### Task requirements
Please pull out each line of the data below that contains the word "Everything". Letter case matters.

(Recorded data)
·····
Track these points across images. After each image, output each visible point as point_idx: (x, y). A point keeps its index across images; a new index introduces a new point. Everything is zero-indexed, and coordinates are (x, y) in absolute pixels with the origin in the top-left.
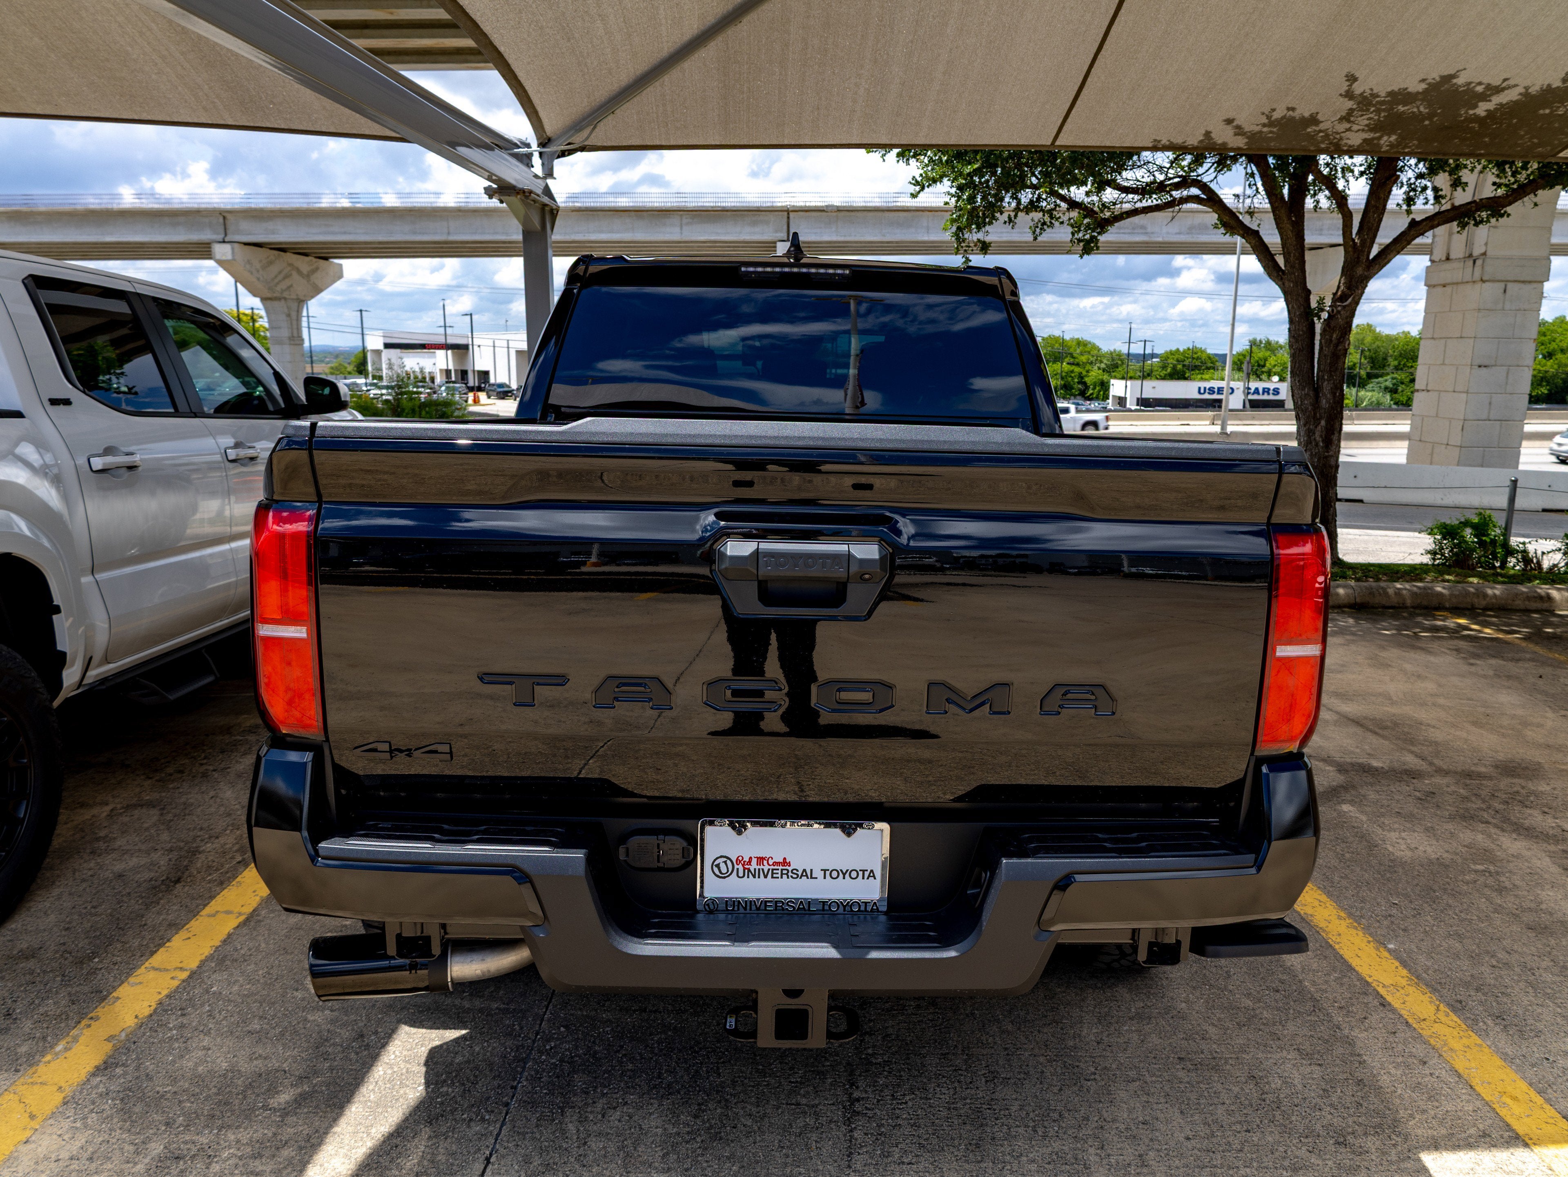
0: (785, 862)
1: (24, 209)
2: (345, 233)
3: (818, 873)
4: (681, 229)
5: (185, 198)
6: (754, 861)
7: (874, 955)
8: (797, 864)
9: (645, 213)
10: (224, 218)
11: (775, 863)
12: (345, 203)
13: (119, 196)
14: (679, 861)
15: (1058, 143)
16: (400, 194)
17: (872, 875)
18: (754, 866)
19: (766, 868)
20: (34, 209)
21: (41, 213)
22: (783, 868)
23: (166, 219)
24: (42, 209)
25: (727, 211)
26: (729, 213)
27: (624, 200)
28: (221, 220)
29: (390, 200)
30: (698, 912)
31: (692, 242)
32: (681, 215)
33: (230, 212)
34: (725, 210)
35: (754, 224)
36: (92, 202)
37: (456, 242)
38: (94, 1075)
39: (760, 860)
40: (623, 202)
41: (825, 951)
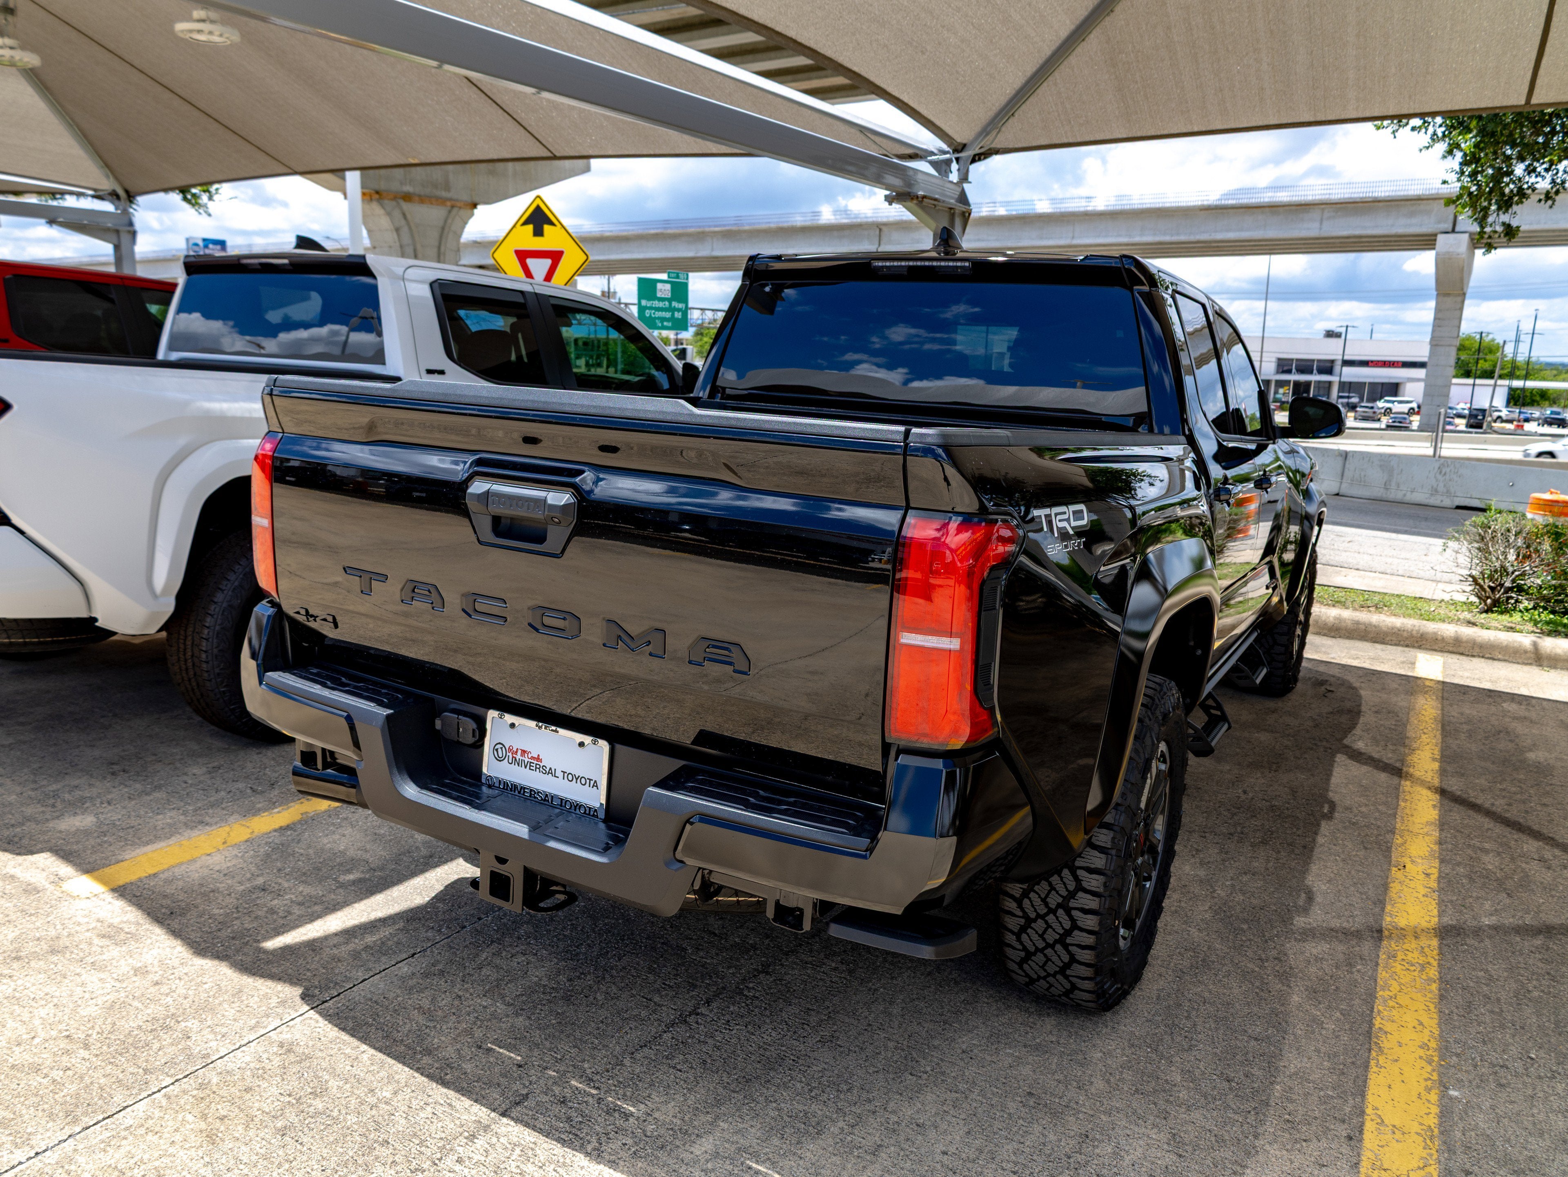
0: (538, 759)
1: (734, 228)
2: (979, 240)
3: (559, 774)
4: (1321, 223)
5: (869, 213)
6: (519, 752)
7: (552, 844)
8: (546, 762)
9: (1281, 209)
10: (880, 230)
11: (533, 758)
12: (1002, 211)
13: (817, 214)
14: (470, 740)
15: (1534, 101)
16: (1053, 200)
17: (596, 785)
18: (518, 756)
19: (526, 760)
20: (741, 228)
21: (745, 231)
22: (536, 763)
23: (835, 233)
24: (747, 228)
25: (1379, 201)
26: (1381, 204)
27: (1284, 194)
28: (877, 232)
29: (1043, 207)
30: (483, 784)
31: (1332, 238)
32: (1323, 209)
33: (886, 224)
34: (1377, 201)
35: (1412, 214)
36: (799, 220)
37: (1080, 246)
38: (275, 831)
39: (524, 752)
40: (1283, 197)
41: (521, 830)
·····
### Answer to this problem
Track these points across images. After each image, output each visible point as point_idx: (x, y). A point keeps its index across images; a new index introduces a new point. Everything is zero-indexed, and coordinates are (x, y) in absolute pixels with the origin in the top-left.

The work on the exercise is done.